◆ Set task:
Return each line of the material below that contains the string "derivedFrom", copying every such line in full.

◆ Stored data:
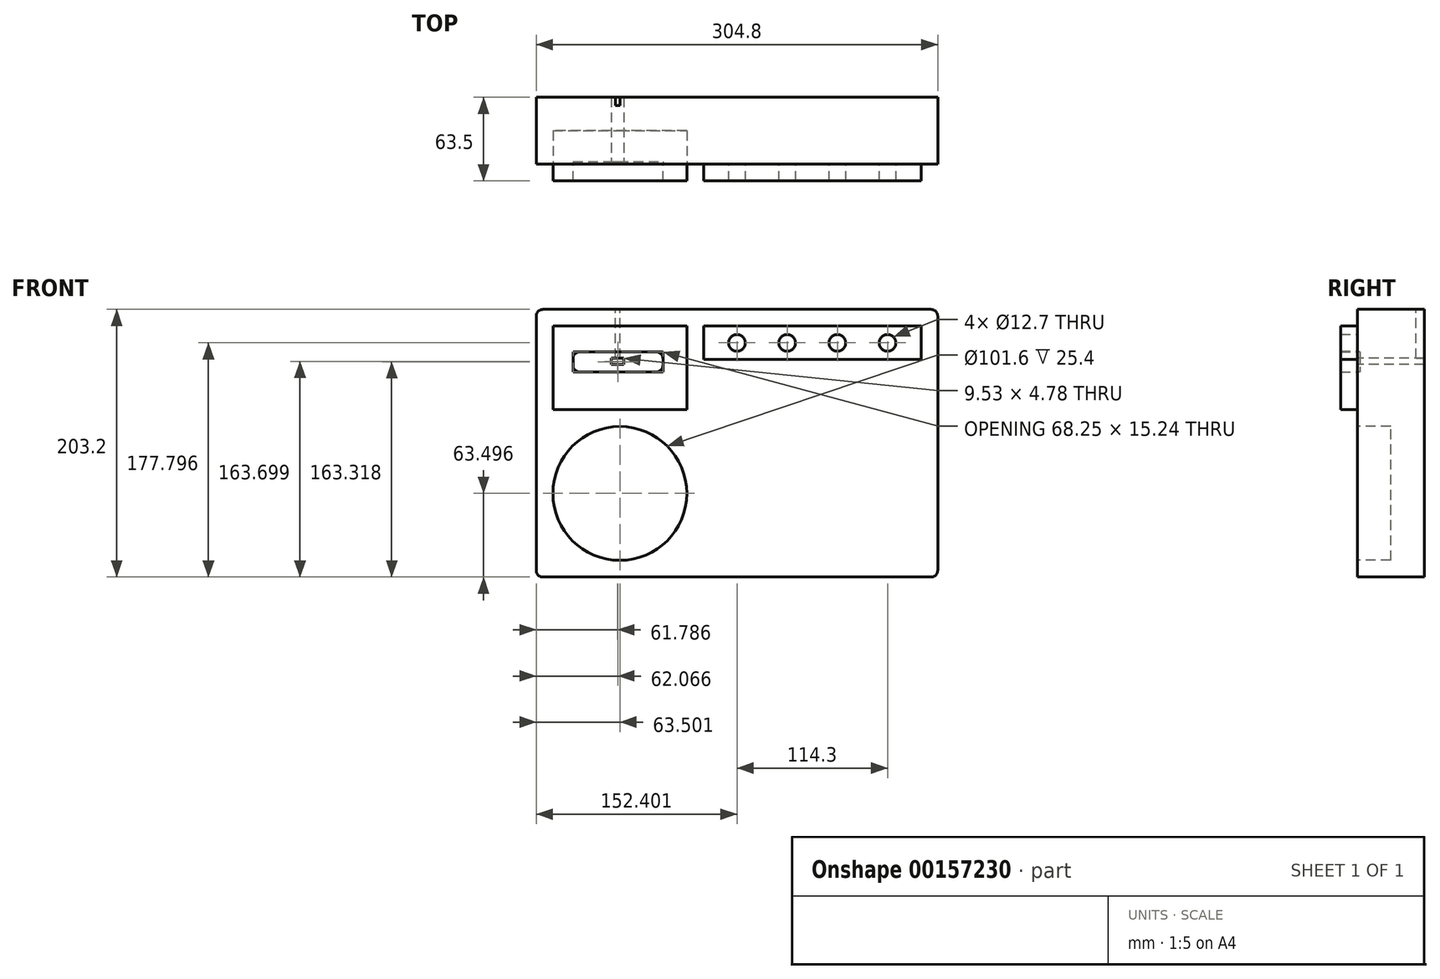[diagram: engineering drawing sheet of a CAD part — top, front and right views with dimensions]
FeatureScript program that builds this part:
annotation { "Feature Type Name" : "Feature", "Feature Type Description" : "" }
export const myFeature = defineFeature(function(context is Context, id is Id, definition is map)
    precondition{}
    {
        {
            var Q0;
            Q0=qCreatedBy(makeId("Front.planeOp"),FACE);
            var sketch = newSketch(context, id + "F0", { "sketchPlane" : qUnion([Q0])});
            skLineSegment(sketch, "E0.bottom", {"start": v(156.21, -101.12) * mm, "end": v(-148.59, -101.12) * mm});
            skLineSegment(sketch, "E0.top", {"start": v(156.21, 102.08) * mm, "end": v(-148.59, 102.08) * mm});
            skLineSegment(sketch, "E0.left", {"start": v(156.21, -101.12) * mm, "end": v(156.21, 102.08) * mm});
            skLineSegment(sketch, "E0.right", {"start": v(-148.59, -101.12) * mm, "end": v(-148.59, 102.08) * mm});
            skLineSegment(sketch, "E1.bottom", {"start": v(-91.57, 64.97) * mm, "end": v(-82.04, 64.97) * mm});
            skLineSegment(sketch, "E1.top", {"start": v(-91.57, 60.2) * mm, "end": v(-82.04, 60.2) * mm});
            skLineSegment(sketch, "E1.left", {"start": v(-91.57, 64.97) * mm, "end": v(-91.57, 60.2) * mm});
            skLineSegment(sketch, "E1.right", {"start": v(-82.04, 64.97) * mm, "end": v(-82.04, 60.2) * mm});
            skLineSegment(sketch, "E2.bottom", {"start": v(-88.34, 64.97) * mm, "end": v(-85.3, 64.97) * mm});
            skLineSegment(sketch, "E2.top", {"start": v(-88.34, 102.08) * mm, "end": v(-85.3, 102.08) * mm});
            skSolve(sketch);
        }
        {
            var Q0;
            Q0=makeQuery(id+"F0.imprint","IMPRINT",FACE,{"disambiguationData":[TD([[makeQuery(id+"F0.imprint","IMPRINT",EDGE,{"derivedFrom":sQuery(id+"F0.wireOp",EDGE,"E0.bottom")}),-1.0]])]});
            var sketch = newSketch(context, id + "F1", { "sketchPlane" : qUnion([Q0])});
            skCircle(sketch, "E3", {"center": v(-85.09, -37.62) * mm, "radius": 50.8 * mm});
            skSolve(sketch);
        }
        {
            var Q0;
            Q0=makeQuery(id+"F0.imprint","IMPRINT",FACE,{"disambiguationData":[TD([[makeQuery(id+"F0.imprint","IMPRINT",EDGE,{"derivedFrom":sQuery(id+"F0.wireOp",EDGE,"E0.bottom")}),-1.0]])]});
            var sketch = newSketch(context, id + "F2", { "sketchPlane" : qUnion([Q0])});
            skLineSegment(sketch, "E4.bottom", {"start": v(118.11, 13.18) * mm, "end": v(143.51, 13.18) * mm});
            skLineSegment(sketch, "E4.top", {"start": v(118.11, -88.42) * mm, "end": v(143.51, -88.42) * mm});
            skLineSegment(sketch, "E4.right", {"start": v(143.51, 13.18) * mm, "end": v(143.51, -88.42) * mm});
            skArc(sketch, "E5", {"start": v(118.21, 0) * mm, "mid": v(126.42, 6.13) * mm, "end": v(118.11, 12.11) * mm});
            skLineSegment(sketch, "E6", {"start": v(118.11, 13.18) * mm, "end": v(118.11, 12.11) * mm});
            skLineSegment(sketch, "E7", {"start": v(118.21, 0) * mm, "end": v(118.11, -88.42) * mm});
            skSolve(sketch);
        }
        {
            var Q0;
            Q0=makeQuery(id+"F2.imprint","IMPRINT",FACE,{"disambiguationData":[TD([[makeQuery(id+"F2.imprint","IMPRINT",EDGE,{"derivedFrom":sQuery(id+"F2.wireOp",EDGE,"E4.bottom")}),1.0]])]});
            var sketch = newSketch(context, id + "F3", { "sketchPlane" : qUnion([Q0])});
            skLineSegment(sketch, "E8.bottom", {"start": v(-21.59, 89.38) * mm, "end": v(143.51, 89.38) * mm});
            skLineSegment(sketch, "E8.top", {"start": v(-21.59, 63.98) * mm, "end": v(143.51, 63.98) * mm});
            skLineSegment(sketch, "E8.left", {"start": v(-21.59, 89.38) * mm, "end": v(-21.59, 63.98) * mm});
            skLineSegment(sketch, "E8.right", {"start": v(143.51, 89.38) * mm, "end": v(143.51, 63.98) * mm});
            skCircle(sketch, "E9", {"center": v(3.81, 76.68) * mm, "radius": 6.35 * mm});
            skCircle(sketch, "E10", {"center": v(41.91, 76.68) * mm, "radius": 6.35 * mm});
            skCircle(sketch, "E11", {"center": v(80.01, 76.68) * mm, "radius": 6.35 * mm});
            skCircle(sketch, "E12", {"center": v(118.11, 76.68) * mm, "radius": 6.35 * mm});
            skSolve(sketch);
        }
        {
            var Q0;
            Q0=makeQuery(id+"F0.imprint","IMPRINT",FACE,{"disambiguationData":[TD([[makeQuery(id+"F0.imprint","IMPRINT",EDGE,{"derivedFrom":sQuery(id+"F0.wireOp",EDGE,"E0.bottom")}),-1.0]])]});
            var sketch = newSketch(context, id + "F4", { "sketchPlane" : qUnion([Q0])});
            skLineSegment(sketch, "E13.bottom", {"start": v(-135.89, 89.38) * mm, "end": v(-34.29, 89.38) * mm});
            skLineSegment(sketch, "E13.top", {"start": v(-135.89, 25.88) * mm, "end": v(-34.29, 25.88) * mm});
            skLineSegment(sketch, "E13.left", {"start": v(-135.89, 89.38) * mm, "end": v(-135.89, 25.88) * mm});
            skLineSegment(sketch, "E13.right", {"start": v(-34.29, 89.38) * mm, "end": v(-34.29, 25.88) * mm});
            skLineSegment(sketch, "E14.bottom", {"start": v(-120.65, 69.82) * mm, "end": v(-52.4, 69.82) * mm});
            skLineSegment(sketch, "E14.top", {"start": v(-120.65, 54.58) * mm, "end": v(-52.4, 54.58) * mm});
            skLineSegment(sketch, "E14.left", {"start": v(-120.65, 69.82) * mm, "end": v(-120.65, 54.58) * mm});
            skLineSegment(sketch, "E14.right", {"start": v(-52.4, 69.82) * mm, "end": v(-52.4, 54.58) * mm});
            skSolve(sketch);
        }
        {
            var Q0;
            Q0=makeQuery(id+"F4.imprint","IMPRINT",FACE,{"disambiguationData":[TD([[makeQuery(id+"F4.imprint","IMPRINT",EDGE,{"derivedFrom":sQuery(id+"F4.wireOp",EDGE,"E13.bottom")}),-1.0]])]});
            extrude(context, id + "F5", {"entities" : qUnion([Q0]), "depth" : 12.7 * mm});
        }
        {
            var Q0;
            Q0=makeQuery(id+"F4.imprint","IMPRINT",FACE,{"disambiguationData":[TD([[makeQuery(id+"F4.imprint","IMPRINT",EDGE,{"derivedFrom":sQuery(id+"F4.wireOp",EDGE,"E14.bottom")}),-1.0]])]});
            extrude(context, id + "F6", {"entities" : qUnion([Q0]), "oppositeDirection" : true, "depth" : 1.9 * mm});
        }
        {
            var Q0;
            Q0 = qSketchRegion(id + "F3", true);
            extrude(context, id + "F7", {"entities" : qUnion([Q0]), "depth" : 12.7 * mm});
        }
        {
            var Q0;
            Q0 = qSketchRegion(id + "F0", true);
            extrude(context, id + "F8", {"entities" : qUnion([Q0]), "oppositeDirection" : true, "depth" : 50.8 * mm});
        }
        {
            var Q0;
            Q0=makeQuery(id+"F1.imprint","IMPRINT",FACE,{"disambiguationData":[TD([[makeQuery(id+"F1.imprint","IMPRINT",EDGE,{"derivedFrom":sQuery(id+"F1.wireOp",EDGE,"E3")}),1.0]])]});
            var Q1;
            Q1=sQuery(id+"F1.wireOp",EDGE,"E3");
            extrude(context, id + "F9", {"entities" : qUnion([Q0]), "operationType" : NewBodyOperationType.REMOVE, "surfaceEntities" : qUnion([Q1]), "oppositeDirection" : true, "depth" : 25.4 * mm});
        }
        {
            var Q0;
            Q0=makeQuery(id+"F8.opExtrude","SWEPT_EDGE",EDGE,{"disambiguationData":[OSD([sQuery(id+"F0.wireOp",EDGE,"E0.bottom"),sQuery(id+"F0.wireOp",EDGE,"E0.left")])]});
            fillet(context, id + "F10", {"entities" : qUnion([Q0]), "radius" : 5.08 * mm, "tangentPropagation" : true, "allowEdgeOverflow" : false});
        }
        {
            var Q0;
            Q0=makeQuery(id+"F8.opExtrude","SWEPT_EDGE",EDGE,{"disambiguationData":[OSD([sQuery(id+"F0.wireOp",EDGE,"E0.top"),sQuery(id+"F0.wireOp",EDGE,"E0.left")])]});
            fillet(context, id + "F11", {"entities" : qUnion([Q0]), "radius" : 5.08 * mm, "tangentPropagation" : true, "allowEdgeOverflow" : false});
        }
        {
            var Q0;
            Q0=makeQuery(id+"F8.opExtrude","SWEPT_EDGE",EDGE,{"disambiguationData":[OSD([sQuery(id+"F0.wireOp",EDGE,"E0.bottom"),sQuery(id+"F0.wireOp",EDGE,"E0.right")])]});
            fillet(context, id + "F12", {"entities" : qUnion([Q0]), "radius" : 5.08 * mm, "tangentPropagation" : true, "allowEdgeOverflow" : false});
        }
        {
            var Q0;
            Q0=makeQuery(id+"F8.opExtrude","SWEPT_EDGE",EDGE,{"disambiguationData":[OSD([sQuery(id+"F0.wireOp",EDGE,"E0.top"),sQuery(id+"F0.wireOp",EDGE,"E0.right")])]});
            fillet(context, id + "F13", {"entities" : qUnion([Q0]), "radius" : 5.08 * mm, "tangentPropagation" : true, "allowEdgeOverflow" : false});
        }
        {
            var Q0;
            Q0=makeQuery(id+"F8.opExtrude","CAP_FACE",FACE,{"disambiguationData":[OSD([sQuery(id+"F0.wireOp",EDGE,"E0.bottom"),sQuery(id+"F0.wireOp",EDGE,"E0.top"),sQuery(id+"F0.wireOp",EDGE,"E0.left"),sQuery(id+"F0.wireOp",EDGE,"E0.right"),sQuery(id+"F0.wireOp",EDGE,"E1.bottom"),sQuery(id+"F0.wireOp",EDGE,"E1.top"),sQuery(id+"F0.wireOp",EDGE,"E1.left"),sQuery(id+"F0.wireOp",EDGE,"E1.right"),sQuery(id+"F0.wireOp",EDGE,"E2.bottom"),sQuery(id+"F0.wireOp",EDGE,"E2.top")])],"isStart":false});
            var sketch = newSketch(context, id + "F14", { "sketchPlane" : qUnion([Q0])});
            skLineSegment(sketch, "E15", {"start": v(84.92, 64.97) * mm, "end": v(84.92, 102.08) * mm});
            skLineSegment(sketch, "E16", {"start": v(88.42, 64.97) * mm, "end": v(88.42, 102.08) * mm});
            skSolve(sketch);
        }
        {
            var Q0;
            {var subQ0=sQuery(id+"F14.wireOp",EDGE,"E15");Q0=makeQuery(id+"F14.imprint","IMPRINT",FACE,{"disambiguationData":[TD([[makeQuery(id+"F14.imprint","IMPRINT",EDGE,{"derivedFrom":subQ0}),-1.0]])]});}
            extrude(context, id + "F15", {"entities" : qUnion([Q0]), "operationType" : NewBodyOperationType.REMOVE, "oppositeDirection" : true, "depth" : 6.35 * mm});
        }
        {
            var Q0;
            Q0=makeQuery(id+"F5.opExtrude","SWEPT_EDGE",EDGE,{"disambiguationData":[OSD([sQuery(id+"F4.wireOp",EDGE,"E14.bottom"),sQuery(id+"F4.wireOp",EDGE,"E14.left")])]});
            var Q1;
            Q1=makeQuery(id+"F5.opExtrude","SWEPT_EDGE",EDGE,{"disambiguationData":[OSD([sQuery(id+"F4.wireOp",EDGE,"E14.bottom"),sQuery(id+"F4.wireOp",EDGE,"E14.right")])]});
            var Q2;
            Q2=makeQuery(id+"F5.opExtrude","SWEPT_EDGE",EDGE,{"disambiguationData":[OSD([sQuery(id+"F4.wireOp",EDGE,"E14.top"),sQuery(id+"F4.wireOp",EDGE,"E14.left")])]});
            var Q3;
            Q3=makeQuery(id+"F5.opExtrude","SWEPT_EDGE",EDGE,{"disambiguationData":[OSD([sQuery(id+"F4.wireOp",EDGE,"E14.top"),sQuery(id+"F4.wireOp",EDGE,"E14.right")])]});
            fillet(context, id + "F16", {"entities" : qUnion([Q0, Q1, Q2, Q3]), "radius" : 5.08 * mm, "tangentPropagation" : true, "allowEdgeOverflow" : false});
        }
    });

◆ Answer for this exercise:
            Q0=makeQuery(id+"F0.imprint","IMPRINT",FACE,{"disambiguationData":[TD([[makeQuery(id+"F0.imprint","IMPRINT",EDGE,{"derivedFrom":sQuery(id+"F0.wireOp",EDGE,"E0.bottom")}),-1.0]])]});
            Q0=makeQuery(id+"F0.imprint","IMPRINT",FACE,{"disambiguationData":[TD([[makeQuery(id+"F0.imprint","IMPRINT",EDGE,{"derivedFrom":sQuery(id+"F0.wireOp",EDGE,"E0.bottom")}),-1.0]])]});
            Q0=makeQuery(id+"F2.imprint","IMPRINT",FACE,{"disambiguationData":[TD([[makeQuery(id+"F2.imprint","IMPRINT",EDGE,{"derivedFrom":sQuery(id+"F2.wireOp",EDGE,"E4.bottom")}),1.0]])]});
            Q0=makeQuery(id+"F0.imprint","IMPRINT",FACE,{"disambiguationData":[TD([[makeQuery(id+"F0.imprint","IMPRINT",EDGE,{"derivedFrom":sQuery(id+"F0.wireOp",EDGE,"E0.bottom")}),-1.0]])]});
            Q0=makeQuery(id+"F4.imprint","IMPRINT",FACE,{"disambiguationData":[TD([[makeQuery(id+"F4.imprint","IMPRINT",EDGE,{"derivedFrom":sQuery(id+"F4.wireOp",EDGE,"E13.bottom")}),-1.0]])]});
            Q0=makeQuery(id+"F4.imprint","IMPRINT",FACE,{"disambiguationData":[TD([[makeQuery(id+"F4.imprint","IMPRINT",EDGE,{"derivedFrom":sQuery(id+"F4.wireOp",EDGE,"E14.bottom")}),-1.0]])]});
            Q0=makeQuery(id+"F1.imprint","IMPRINT",FACE,{"disambiguationData":[TD([[makeQuery(id+"F1.imprint","IMPRINT",EDGE,{"derivedFrom":sQuery(id+"F1.wireOp",EDGE,"E3")}),1.0]])]});
            {var subQ0=sQuery(id+"F14.wireOp",EDGE,"E15");Q0=makeQuery(id+"F14.imprint","IMPRINT",FACE,{"disambiguationData":[TD([[makeQuery(id+"F14.imprint","IMPRINT",EDGE,{"derivedFrom":subQ0}),-1.0]])]});}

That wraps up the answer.